++++ Supplied data ++++

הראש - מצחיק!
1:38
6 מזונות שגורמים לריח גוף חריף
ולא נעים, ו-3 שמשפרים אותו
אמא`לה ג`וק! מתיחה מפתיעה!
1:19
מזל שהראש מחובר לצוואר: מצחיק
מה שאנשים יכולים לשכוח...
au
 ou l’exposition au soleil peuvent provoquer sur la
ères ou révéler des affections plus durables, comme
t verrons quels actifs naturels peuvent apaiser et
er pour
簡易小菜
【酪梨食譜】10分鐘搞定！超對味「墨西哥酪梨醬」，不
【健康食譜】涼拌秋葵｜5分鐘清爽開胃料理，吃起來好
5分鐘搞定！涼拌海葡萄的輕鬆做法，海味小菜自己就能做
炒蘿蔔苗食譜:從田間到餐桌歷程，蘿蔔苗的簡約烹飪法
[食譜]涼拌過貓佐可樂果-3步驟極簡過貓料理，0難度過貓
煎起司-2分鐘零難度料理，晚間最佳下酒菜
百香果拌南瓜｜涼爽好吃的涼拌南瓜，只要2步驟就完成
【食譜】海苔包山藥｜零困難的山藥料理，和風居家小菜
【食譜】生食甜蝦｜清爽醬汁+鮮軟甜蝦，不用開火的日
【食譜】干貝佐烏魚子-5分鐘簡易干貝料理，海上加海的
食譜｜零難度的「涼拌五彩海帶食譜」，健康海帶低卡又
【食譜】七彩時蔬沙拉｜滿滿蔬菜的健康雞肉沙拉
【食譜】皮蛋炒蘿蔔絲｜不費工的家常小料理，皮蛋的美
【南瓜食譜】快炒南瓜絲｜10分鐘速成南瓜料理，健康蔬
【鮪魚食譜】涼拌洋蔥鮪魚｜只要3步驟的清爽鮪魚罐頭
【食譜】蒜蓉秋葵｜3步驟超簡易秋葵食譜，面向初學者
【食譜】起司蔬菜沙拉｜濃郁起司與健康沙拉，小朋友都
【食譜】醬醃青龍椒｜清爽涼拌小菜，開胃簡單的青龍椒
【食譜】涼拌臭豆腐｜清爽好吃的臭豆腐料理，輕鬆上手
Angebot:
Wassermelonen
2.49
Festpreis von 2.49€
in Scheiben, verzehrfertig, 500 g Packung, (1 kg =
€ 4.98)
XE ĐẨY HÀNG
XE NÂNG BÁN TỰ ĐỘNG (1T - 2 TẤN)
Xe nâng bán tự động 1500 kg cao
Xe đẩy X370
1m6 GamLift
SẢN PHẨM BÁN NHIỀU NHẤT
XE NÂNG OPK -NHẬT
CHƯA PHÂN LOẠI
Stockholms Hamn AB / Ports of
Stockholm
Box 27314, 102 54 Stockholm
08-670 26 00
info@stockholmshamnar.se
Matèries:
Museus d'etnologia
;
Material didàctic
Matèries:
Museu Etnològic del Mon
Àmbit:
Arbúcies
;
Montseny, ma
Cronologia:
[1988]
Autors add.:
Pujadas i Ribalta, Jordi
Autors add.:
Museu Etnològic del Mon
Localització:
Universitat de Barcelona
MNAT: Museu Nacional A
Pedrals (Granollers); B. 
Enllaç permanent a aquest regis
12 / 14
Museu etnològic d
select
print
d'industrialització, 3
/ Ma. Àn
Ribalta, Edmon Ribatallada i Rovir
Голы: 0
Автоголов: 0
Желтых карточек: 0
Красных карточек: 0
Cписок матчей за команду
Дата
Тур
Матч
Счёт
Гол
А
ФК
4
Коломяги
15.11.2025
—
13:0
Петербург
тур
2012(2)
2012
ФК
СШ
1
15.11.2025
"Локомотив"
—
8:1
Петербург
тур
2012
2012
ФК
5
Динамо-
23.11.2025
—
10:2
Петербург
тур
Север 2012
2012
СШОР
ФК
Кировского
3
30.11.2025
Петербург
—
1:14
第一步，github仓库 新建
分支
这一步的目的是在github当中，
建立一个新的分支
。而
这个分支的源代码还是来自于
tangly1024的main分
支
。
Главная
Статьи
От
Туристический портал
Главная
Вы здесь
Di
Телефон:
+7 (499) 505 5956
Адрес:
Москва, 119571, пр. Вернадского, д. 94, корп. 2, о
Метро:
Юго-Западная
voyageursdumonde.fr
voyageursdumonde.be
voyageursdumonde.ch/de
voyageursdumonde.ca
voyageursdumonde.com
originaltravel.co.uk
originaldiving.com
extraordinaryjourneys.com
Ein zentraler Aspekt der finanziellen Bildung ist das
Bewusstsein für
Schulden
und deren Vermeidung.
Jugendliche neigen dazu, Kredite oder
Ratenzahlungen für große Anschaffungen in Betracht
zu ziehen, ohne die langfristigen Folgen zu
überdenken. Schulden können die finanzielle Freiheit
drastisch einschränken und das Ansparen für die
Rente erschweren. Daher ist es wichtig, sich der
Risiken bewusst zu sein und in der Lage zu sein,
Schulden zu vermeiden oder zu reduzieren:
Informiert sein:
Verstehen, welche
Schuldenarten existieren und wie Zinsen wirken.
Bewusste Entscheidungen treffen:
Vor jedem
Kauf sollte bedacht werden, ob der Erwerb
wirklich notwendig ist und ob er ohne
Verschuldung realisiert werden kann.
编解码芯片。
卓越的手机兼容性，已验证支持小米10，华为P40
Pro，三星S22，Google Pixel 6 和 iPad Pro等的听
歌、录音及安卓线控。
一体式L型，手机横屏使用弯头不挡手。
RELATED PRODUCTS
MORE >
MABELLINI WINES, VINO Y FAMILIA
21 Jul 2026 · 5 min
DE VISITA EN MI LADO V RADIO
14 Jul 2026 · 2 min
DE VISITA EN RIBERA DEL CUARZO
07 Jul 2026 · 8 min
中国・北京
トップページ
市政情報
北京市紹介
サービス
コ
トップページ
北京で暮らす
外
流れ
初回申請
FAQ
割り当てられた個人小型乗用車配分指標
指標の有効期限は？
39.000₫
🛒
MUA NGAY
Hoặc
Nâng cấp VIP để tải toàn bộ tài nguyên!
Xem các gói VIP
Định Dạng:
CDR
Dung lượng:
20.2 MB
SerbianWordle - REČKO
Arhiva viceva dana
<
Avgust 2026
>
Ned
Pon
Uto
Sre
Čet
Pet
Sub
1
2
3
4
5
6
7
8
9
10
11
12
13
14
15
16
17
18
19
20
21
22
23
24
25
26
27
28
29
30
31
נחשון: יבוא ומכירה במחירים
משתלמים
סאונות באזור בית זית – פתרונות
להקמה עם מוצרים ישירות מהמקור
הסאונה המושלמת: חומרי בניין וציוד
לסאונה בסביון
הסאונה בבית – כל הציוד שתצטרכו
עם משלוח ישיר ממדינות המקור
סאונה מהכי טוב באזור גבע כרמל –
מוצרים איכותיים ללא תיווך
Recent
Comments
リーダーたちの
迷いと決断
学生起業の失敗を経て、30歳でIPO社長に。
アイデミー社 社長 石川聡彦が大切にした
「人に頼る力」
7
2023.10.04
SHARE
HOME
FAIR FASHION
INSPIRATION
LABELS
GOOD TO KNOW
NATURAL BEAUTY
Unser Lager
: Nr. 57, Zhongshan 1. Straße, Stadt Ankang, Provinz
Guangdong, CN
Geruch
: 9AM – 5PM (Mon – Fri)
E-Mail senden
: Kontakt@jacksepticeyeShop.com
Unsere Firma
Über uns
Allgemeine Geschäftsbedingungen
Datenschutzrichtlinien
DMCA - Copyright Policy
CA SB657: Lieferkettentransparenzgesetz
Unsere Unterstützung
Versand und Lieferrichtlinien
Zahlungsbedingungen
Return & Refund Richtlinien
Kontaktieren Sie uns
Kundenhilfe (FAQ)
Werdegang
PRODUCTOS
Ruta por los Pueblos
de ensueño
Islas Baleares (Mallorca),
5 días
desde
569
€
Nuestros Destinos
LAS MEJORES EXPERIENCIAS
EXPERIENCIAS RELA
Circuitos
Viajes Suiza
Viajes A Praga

++++

__Exercise directions__. Looking at the records above, in how many lines does the word "карточек" occur? Reply with the number alone.

__Your response__. 2